The path to historic site status

It all starts with the will and backing of the community.

“It can be as simple as a community recognizing a building that holds significant meaning or deep ties to important events within the community,” she said. A nomination process soon follows, and a review process is conducted by a historic landmark entity.

Making it onto the federal and state government’s official list of buildings and sites deemed significant to state and national history — known as the State and National Register of Historic Places — may seem like the surest way a community can safeguard an old, venerated building from being demolished or sold off.

“That’s not the best way to actually protect a building,” said Tara Cubie, Preservation Director of Preservations Long Island, who says being on a state or federal registry is merely honorific.

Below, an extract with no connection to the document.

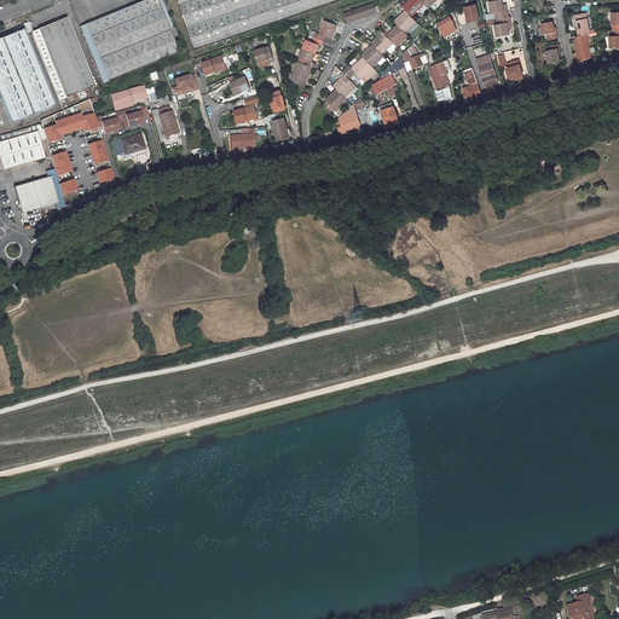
[(146,0),(85,25),(108,82),(179,53),(156,0),(146,0)]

Cubie, however, says being placed on the registry has its perks. It opens the door for government grant and tax credit opportunities “to pay for the maintenance and restoration of the building.”

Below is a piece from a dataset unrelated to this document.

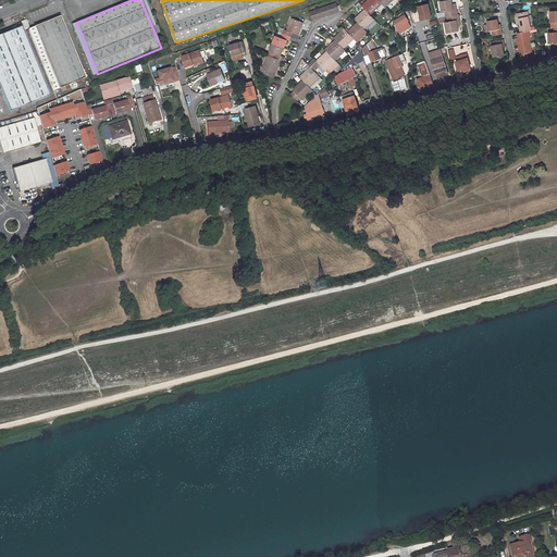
[(382,4),(376,0),(368,0),(362,7),(366,10),(370,15),(376,9),(382,4)]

The listing mandates that government agencies undertaking projects that could affect a historic building must take all measures to “avoid or reduce” their impact on the structure, said Chelsea Towers, survey and national register coordinator at the New York State Office of Parks, Recreation & Historic Preservation.

 

Why federal and state listings are not enough

But the registry alone does not have the legal muscle to stop an owner from tearing it down. The same obligation by the government is not extended in the same way to the owner of the building.

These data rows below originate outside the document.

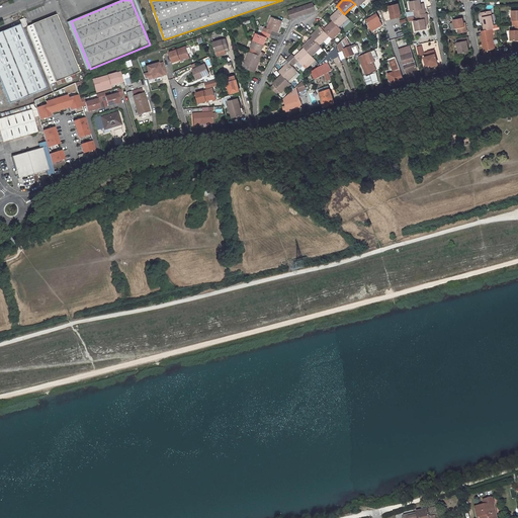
[(410,2),(412,11),(414,11),(415,16),(416,16),(425,14),(424,9),(422,9),(421,4),(420,0),(410,2)]
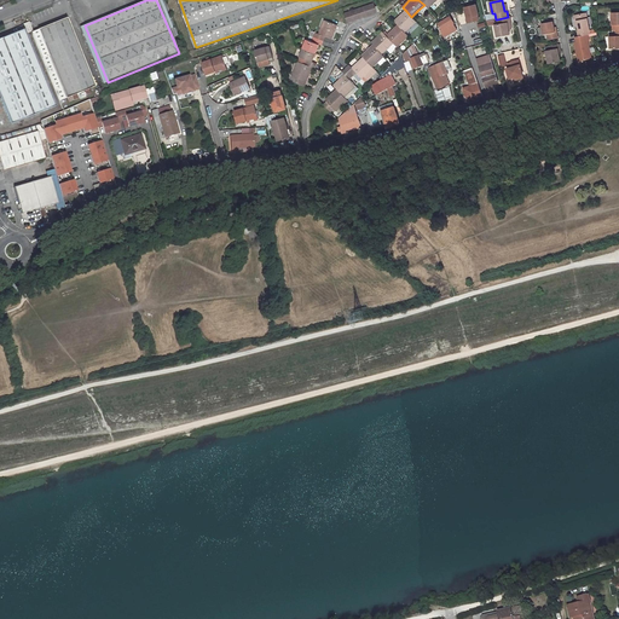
[(374,4),(343,13),(346,19),(347,23),(377,12),(374,4)]
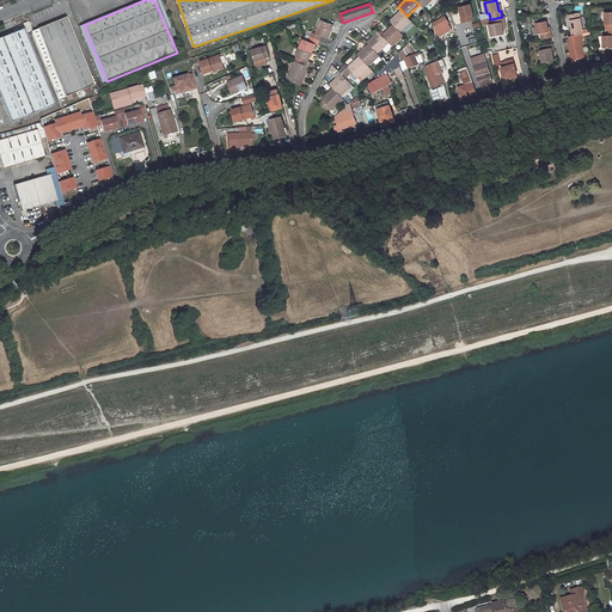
[(472,16),(470,5),(459,7),(461,17),(460,18),(461,23),(472,19),(472,16)]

If she is not using state or federal funds to complete a project on the building and does not require any state or federal permits to do so, noted Towers, the owner is practically free to “remodel, alter, sell, or even demolish” as she sees fit. Then there is another intractable snag in the case of Holy Trinity — a building cannot be placed on the state or national registry without the say-so of its owner.

 

Local landmark laws to the rescue?

But that does not exhaust all options. The best defense against owners or inheritors of a historic property who would seek to tear it down or sell it off are local landmark laws, argued Cubie.

“Each municipal jurisdiction follows their own rules in determining what building is historic and what owners can and can’t do with the property,” said Cubie, who said municipalities usually establish a historic landmark commission to oversee and enforce these regulations.

Most of the time these laws allow owners to alter the interior of the building but prevent its exterior from being destroyed or its historic character distorted, contended Cubie.

Roughly a third of Long Island’s local governments have some local landmark regulations in their books but the Village of Valley Stream is not one of them.

So, for now at least, the lack of local landmark regulations may make the goal of preserving Holy Trinity and the future of other similar Valley Stream historic institutions nearly unreachable.

“Every Sunday was church. Church was an extension of family and community. Some of the people in our parish have known each other for 60 years,” said Jacobs. “We don’t want it to die a quiet death.”